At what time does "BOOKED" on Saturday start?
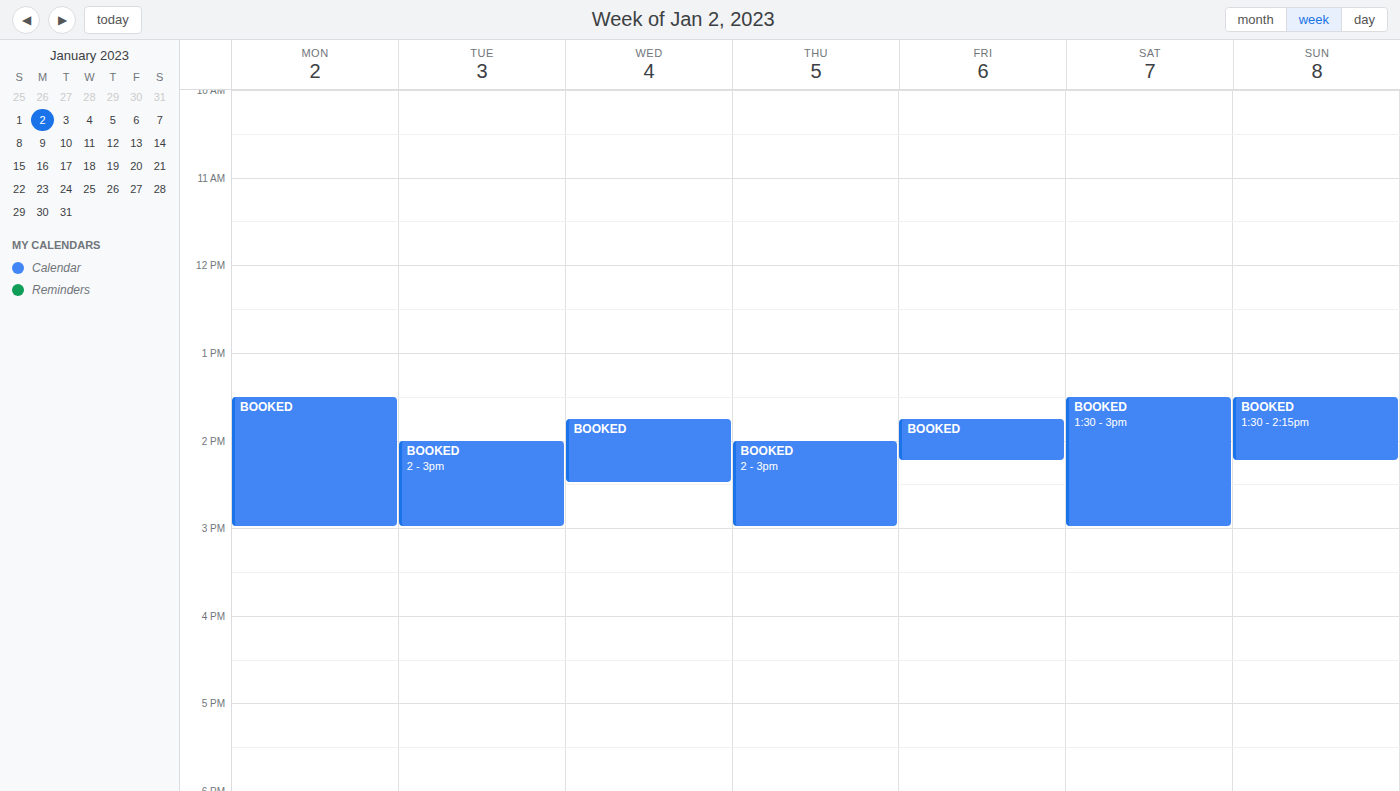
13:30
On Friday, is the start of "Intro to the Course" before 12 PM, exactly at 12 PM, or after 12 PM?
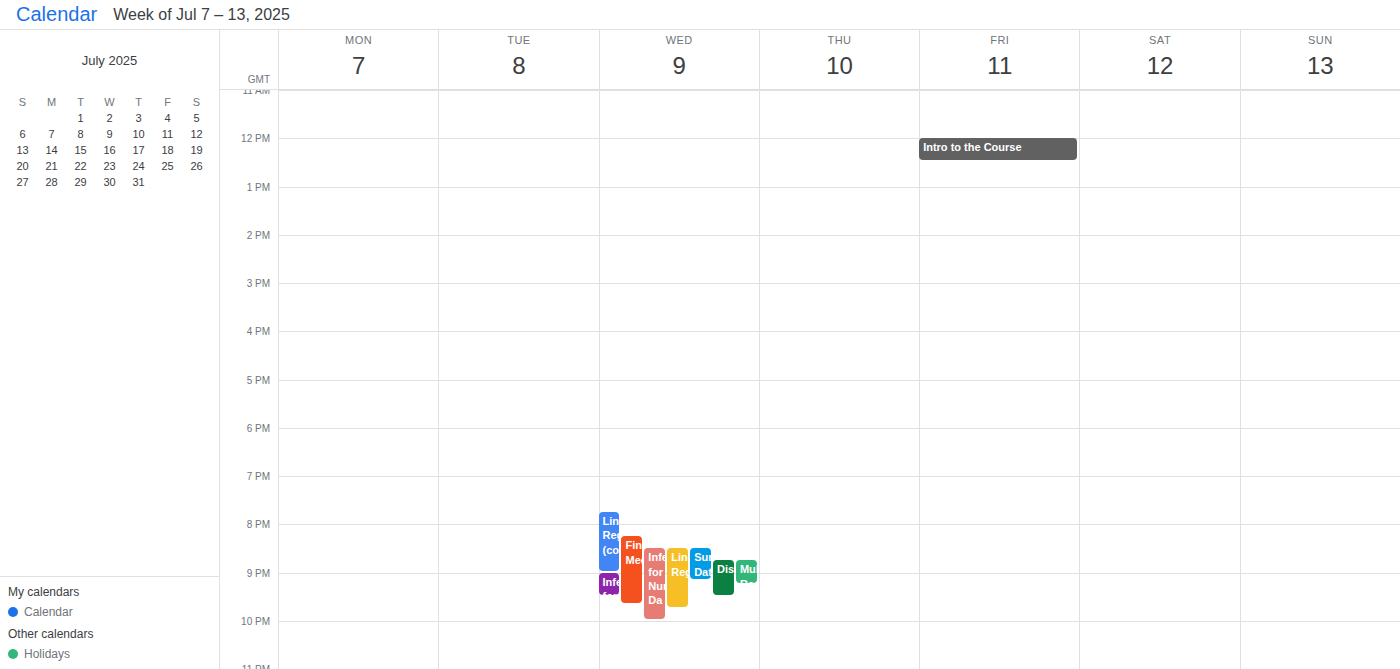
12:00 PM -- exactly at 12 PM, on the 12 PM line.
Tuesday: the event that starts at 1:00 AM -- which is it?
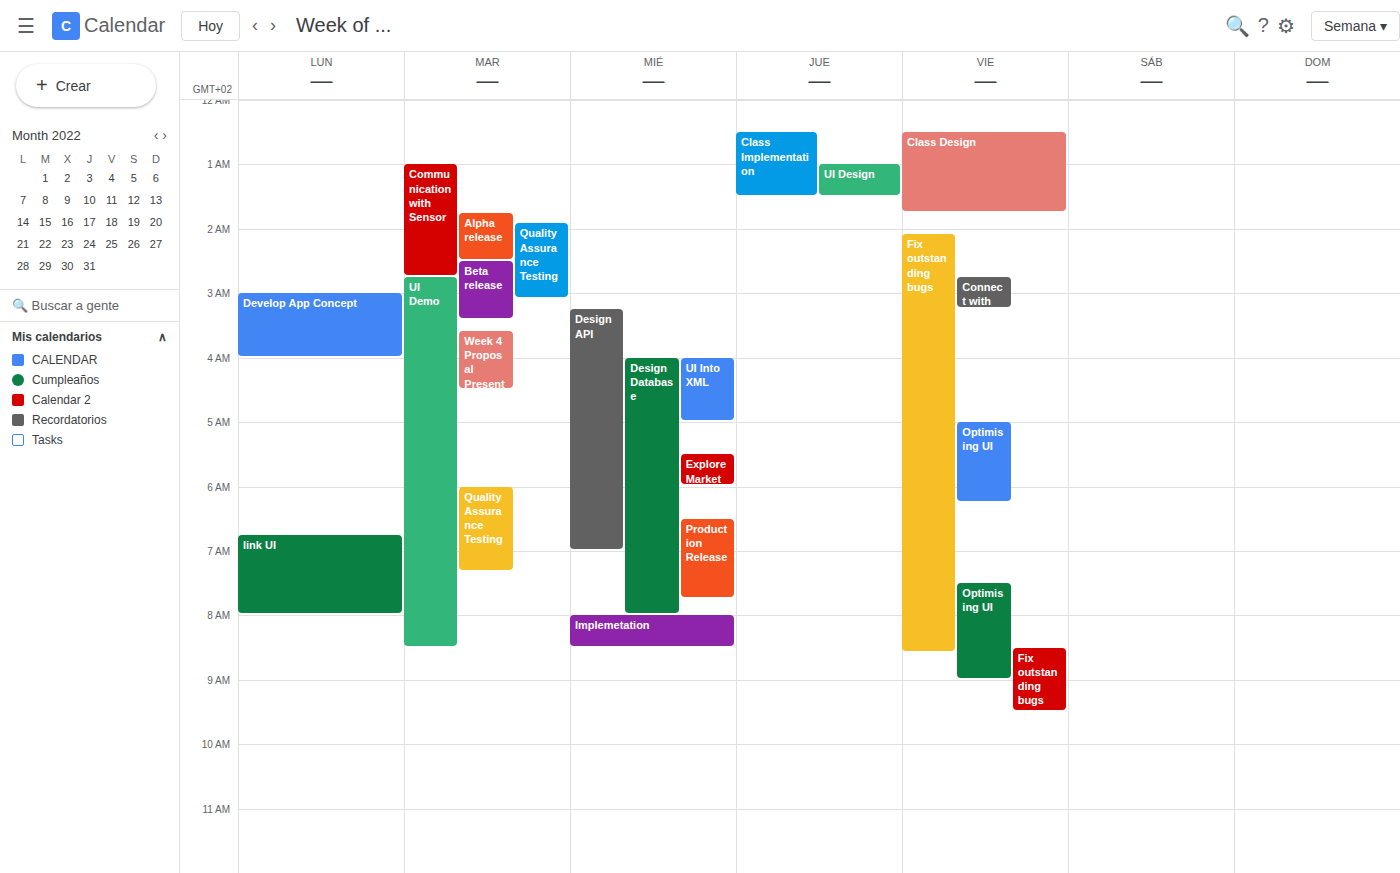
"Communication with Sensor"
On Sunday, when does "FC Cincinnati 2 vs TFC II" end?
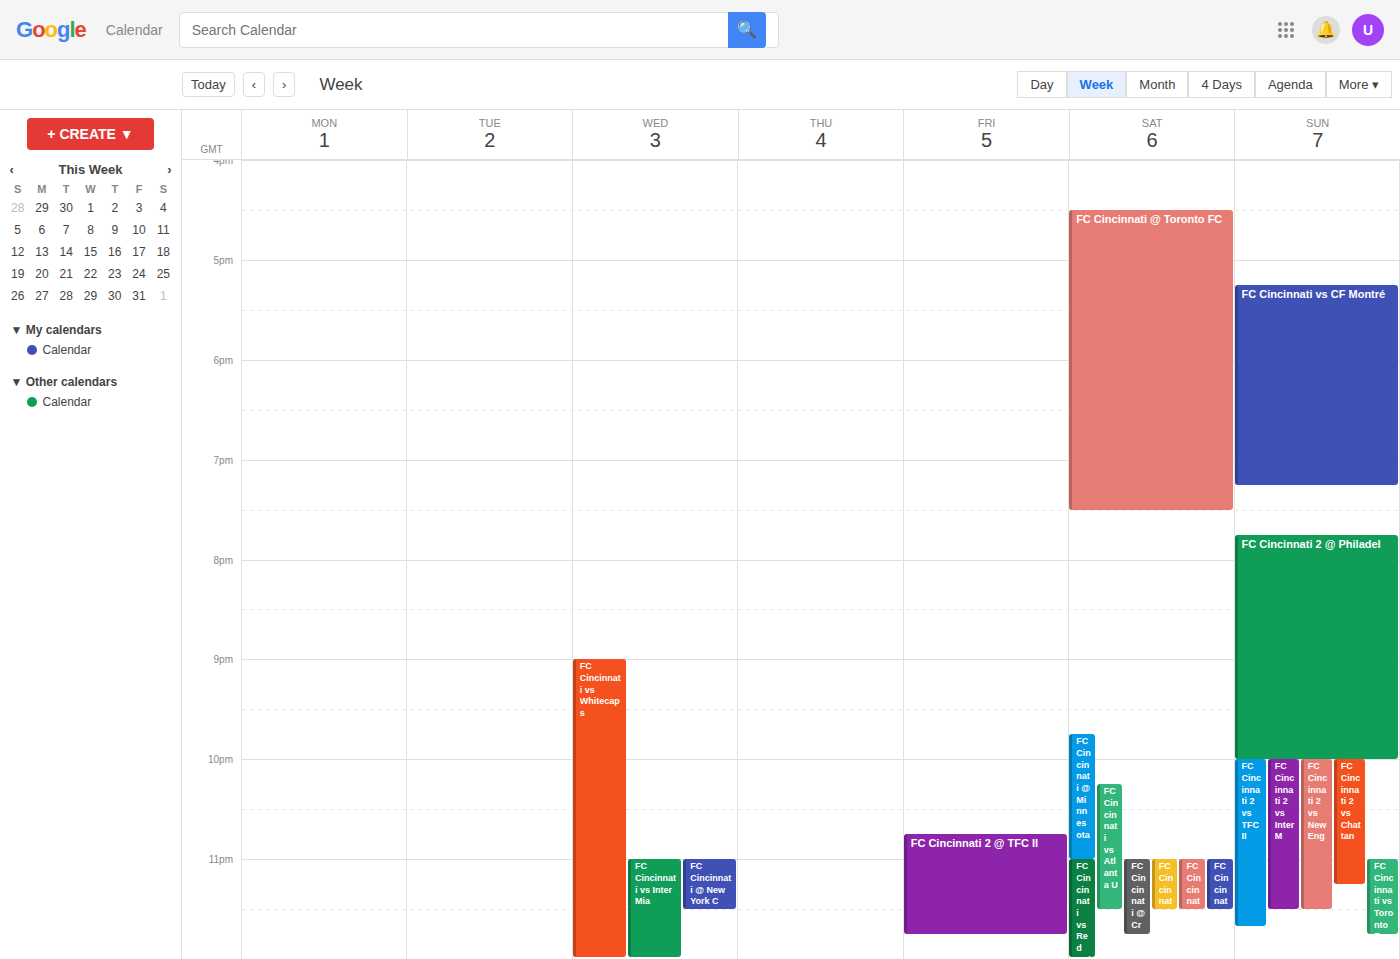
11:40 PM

::::::::

*Instructions for the task*
Copy each line from the rows above that contains the word "does", matching upper and lower case exactly.

*Written answer*
At what time does "BOOKED" on Saturday start?
On Sunday, when does "FC Cincinnati 2 vs TFC II" end?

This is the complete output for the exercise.